La terra delle farfalle è la terza delle tre opere che compongono la trilogia Quand'ero piccolino. Cominciamo l'analisi con i titoli delle sezioni che sono i nomi di tutti i tipi di pillola anticoncezionale dalla prima presentata all'ultima venduta al momento della stesura del libro, divisi per affinità farmacologica (in capitoli) e per generazione di produzione (in parti). I nomi dei capitoli hanno attinenza con le vicende narrate nel romanzo, le parti non sono titolate.

Questa partizione, che a prima vista può sembrare forzata, in realtà rappresenta una continuità con le altre due opere del ciclo (la prima è composta di una sola parte, la seconda di due, la terza di tre) e non ingabbia l'intreccio stesso che effettivamente riporta due grosse fratture narrative.
Nella prima parte, infatti, troviamo un capitolo folle ed indipendente dal resto del romanzo, ma in realtà sottilmente affine; poi un capitolo che inquadra nel passato (infanzia ed adolescenza) alcuni protagonisti. Nella seconda, invece, tutti i personaggi sono diventati adulti e si sviluppa una misteriosa situazione. La terza parte, infine, è il teatro di una profonda scissione (spirituale? immaginaria?) che determina il trasloco in un mondo parallelo, La terra delle farfalle appunto, dove l'io narrante prova a ritrovare la bontà umana in se stesso e negli altri.

L'opera ha una lunga ed impegnativa pausa filosofico-programmatica (il Capitolo 6) che delinea la poetica dello scrittore con l'espediente di un colloquio prima interiore e poi svolto davanti ad un esaminatore. Superata la quale sembra quasi che il tutto abbia partorito un prodotto minimo e che si debba passare attraverso un inutile labirinto per raggiungere la sconcertante rivelazione finale.

Solo ricordando l'allucinato esordio si ricollega l'importanza e la necessità di un percorso di ascesa verso il sapere e l'arte, che in definitiva è il tema dominante.

Una serie di frecciatine all'ipocrisia della morale preconfezionata, un inno alla libertà sostanziale e rispettosa, non formale, ed un meraviglioso esempio di tecnica dell'anticipo importata dal cinema, completano l'ultima sezione dove si asserisce che la diversità (umana e culturale) è una ricchezza non discriminante.
Invece l'uguaglianza dei nomi (tre personaggi ed un cane si chiamano J., come lo pseudonimo dello scrittore) si ricollega a J. Parva, il protagonista de Il gioco del silenzio, libro citato scherzosamente all'interno dell'opera e pretesto per tornare a parlare d'amore.
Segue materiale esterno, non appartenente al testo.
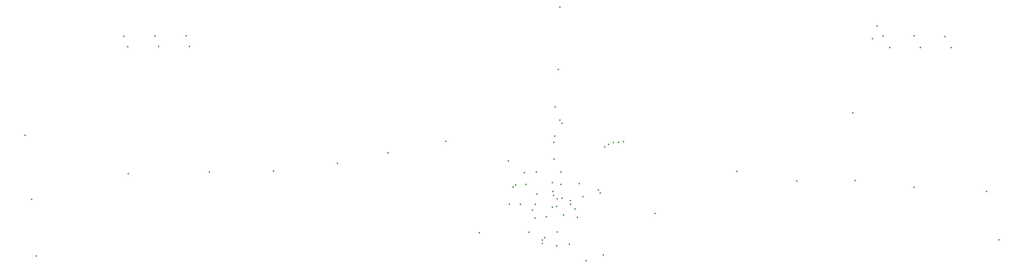
<source format=gbr>
G04 EAGLE Gerber RS-274X export*
G75*
%MOMM*%
%FSLAX34Y34*%
%LPD*%
%INVias*%
%IPPOS*%
%AMOC8*
5,1,8,0,0,1.08239X$1,22.5*%
G01*
%ADD10C,0.525000*%


D10*
X1687271Y2718D03*
X1632915Y56744D03*
X1614449Y151499D03*
X2747594Y731929D03*
X2647772Y731243D03*
X2847873Y729491D03*
X192024Y730098D03*
X292786Y731495D03*
X393090Y731799D03*
X1636395Y198095D03*
X1677035Y210210D03*
X1591890Y51054D03*
X1521612Y140818D03*
X1545285Y59080D03*
X1553032Y77445D03*
X1545692Y70030D03*
X1593825Y96545D03*
X1502283Y95123D03*
X1651787Y170713D03*
X1487424Y288188D03*
X1583817Y332613D03*
X1608912Y205715D03*
X1557884Y144983D03*
X1492021Y250190D03*
X1525880Y290601D03*
X2668829Y694334D03*
X2768244Y693776D03*
X2868397Y693598D03*
X204267Y696849D03*
X304571Y697459D03*
X404393Y697687D03*
X1439316Y186233D03*
X1523111Y185674D03*
X1664995Y252908D03*
X1909750Y156235D03*
X1605305Y290220D03*
X1474292Y185674D03*
X1636827Y186055D03*
X1727079Y232912D03*
X1602171Y824900D03*
X1609423Y448640D03*
X1597386Y622529D03*
X1602568Y458748D03*
X1585595Y406984D03*
X1435938Y326387D03*
X1742796Y21361D03*
X1341145Y94031D03*
X-106477Y202463D03*
X-127203Y409346D03*
X-91237Y18237D03*
X1577594Y177038D03*
X1451094Y241950D03*
X206375Y284709D03*
X1592047Y179603D03*
X1459078Y249022D03*
X1732331Y222174D03*
X468503Y291338D03*
X675996Y293116D03*
X882523Y318973D03*
X1045642Y353060D03*
X1233018Y390423D03*
X1582649Y386651D03*
X1527708Y219354D03*
X1659153Y143993D03*
X2174820Y292282D03*
X1747266Y372135D03*
X1577518Y256362D03*
X2368169Y261391D03*
X1759915Y380213D03*
X1605661Y250520D03*
X2557653Y263119D03*
X1774622Y386029D03*
X1579369Y227358D03*
X2747696Y241376D03*
X1792104Y386252D03*
X1581658Y214401D03*
X2982747Y227406D03*
X1808277Y389001D03*
X1593825Y203479D03*
X3022261Y70866D03*
X1513662Y167183D03*
X1587144Y501879D03*
X2549347Y482346D03*
X2613431Y722528D03*
X2628748Y763219D03*
M02*

</source>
I richiami al ciclo sono fin troppo evidenti sino alla stesura esplicita dell'impostazione hegeliana (7.1) dove, però, non compare la parola "utopia" che in tutto il romanzo è evocata in continuazione, ma utilizzata solo come luogo della corrispondenza fisica di un articolo di giornale (4.1).
L'agognata "vita tranquilla" del protagonista può realmente apparire utopica ed ingenua; ma qui non conta la sua effettiva realizzabilità, quanto la presa di coscienza della sua possibilità e la libera scelta del proprio destino.

Anche chi sceglie il male è umano, forse più di chi è buono solo "per risparmiare energia"!
Si ripropone il tema del terrorismo e si cerca sempre di capirlo, senza assolverlo e senza condannarlo: "Comprendo e perdono, ma non giustifico".
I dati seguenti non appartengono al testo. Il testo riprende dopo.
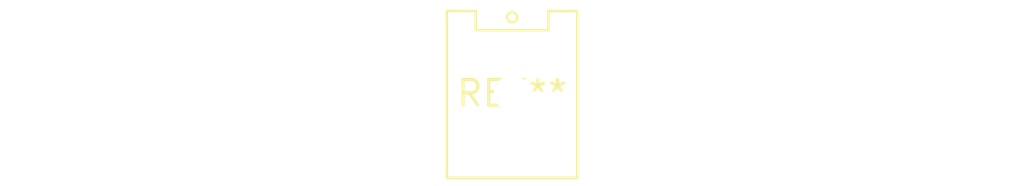
<source format=kicad_pcb>
(kicad_pcb (version 20240108) (generator pcbnew)

  (general
    (thickness 1.6)
  )

  (paper "A4")
  (layers
    (0 "F.Cu" signal)
    (31 "B.Cu" signal)
    (32 "B.Adhes" user "B.Adhesive")
    (33 "F.Adhes" user "F.Adhesive")
    (34 "B.Paste" user)
    (35 "F.Paste" user)
    (36 "B.SilkS" user "B.Silkscreen")
    (37 "F.SilkS" user "F.Silkscreen")
    (38 "B.Mask" user)
    (39 "F.Mask" user)
    (40 "Dwgs.User" user "User.Drawings")
    (41 "Cmts.User" user "User.Comments")
    (42 "Eco1.User" user "User.Eco1")
    (43 "Eco2.User" user "User.Eco2")
    (44 "Edge.Cuts" user)
    (45 "Margin" user)
    (46 "B.CrtYd" user "B.Courtyard")
    (47 "F.CrtYd" user "F.Courtyard")
    (48 "B.Fab" user)
    (49 "F.Fab" user)
    (50 "User.1" user)
    (51 "User.2" user)
    (52 "User.3" user)
    (53 "User.4" user)
    (54 "User.5" user)
    (55 "User.6" user)
    (56 "User.7" user)
    (57 "User.8" user)
    (58 "User.9" user)
  )

  (setup
    (pad_to_mask_clearance 0)
    (pcbplotparams
      (layerselection 0x00010fc_ffffffff)
      (plot_on_all_layers_selection 0x0000000_00000000)
      (disableapertmacros false)
      (usegerberextensions false)
      (usegerberattributes false)
      (usegerberadvancedattributes false)
      (creategerberjobfile false)
      (dashed_line_dash_ratio 12.000000)
      (dashed_line_gap_ratio 3.000000)
      (svgprecision 4)
      (plotframeref false)
      (viasonmask false)
      (mode 1)
      (useauxorigin false)
      (hpglpennumber 1)
      (hpglpenspeed 20)
      (hpglpendiameter 15.000000)
      (dxfpolygonmode false)
      (dxfimperialunits false)
      (dxfusepcbnewfont false)
      (psnegative false)
      (psa4output false)
      (plotreference false)
      (plotvalue false)
      (plotinvisibletext false)
      (sketchpadsonfab false)
      (subtractmaskfromsilk false)
      (outputformat 1)
      (mirror false)
      (drillshape 1)
      (scaleselection 1)
      (outputdirectory "")
    )
  )

  (net 0 "")

  (footprint "Hirose_DF63M-1P-3.96DSA_1x01_P3.96mm_Vertical" (layer "F.Cu") (at 0 0))

)

</source>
Ma è vera libertà? Una forza superiore ed incontrastabile sembra tessere un'inestricabile ragnatela. L'ultimo sforzo consiste nello smascherarla, combatterla o almeno raggiungere un compromesso con lei.
In una lettura laica i vincoli sono costituiti dai legami di sangue (la famiglia); la chiave morale diventa naturalistica, non teologica.

Nel trionfo dei sentimenti, un rammarico si profila: le condizioni iniziali ci determinano; dopo possediamo il dono del libero arbitrio, ma abbiamo dei limiti originari che condizionano il nostro essere.
Ancora una volta è l'arte che ci salva, la contemplazione del bello che ci appaga.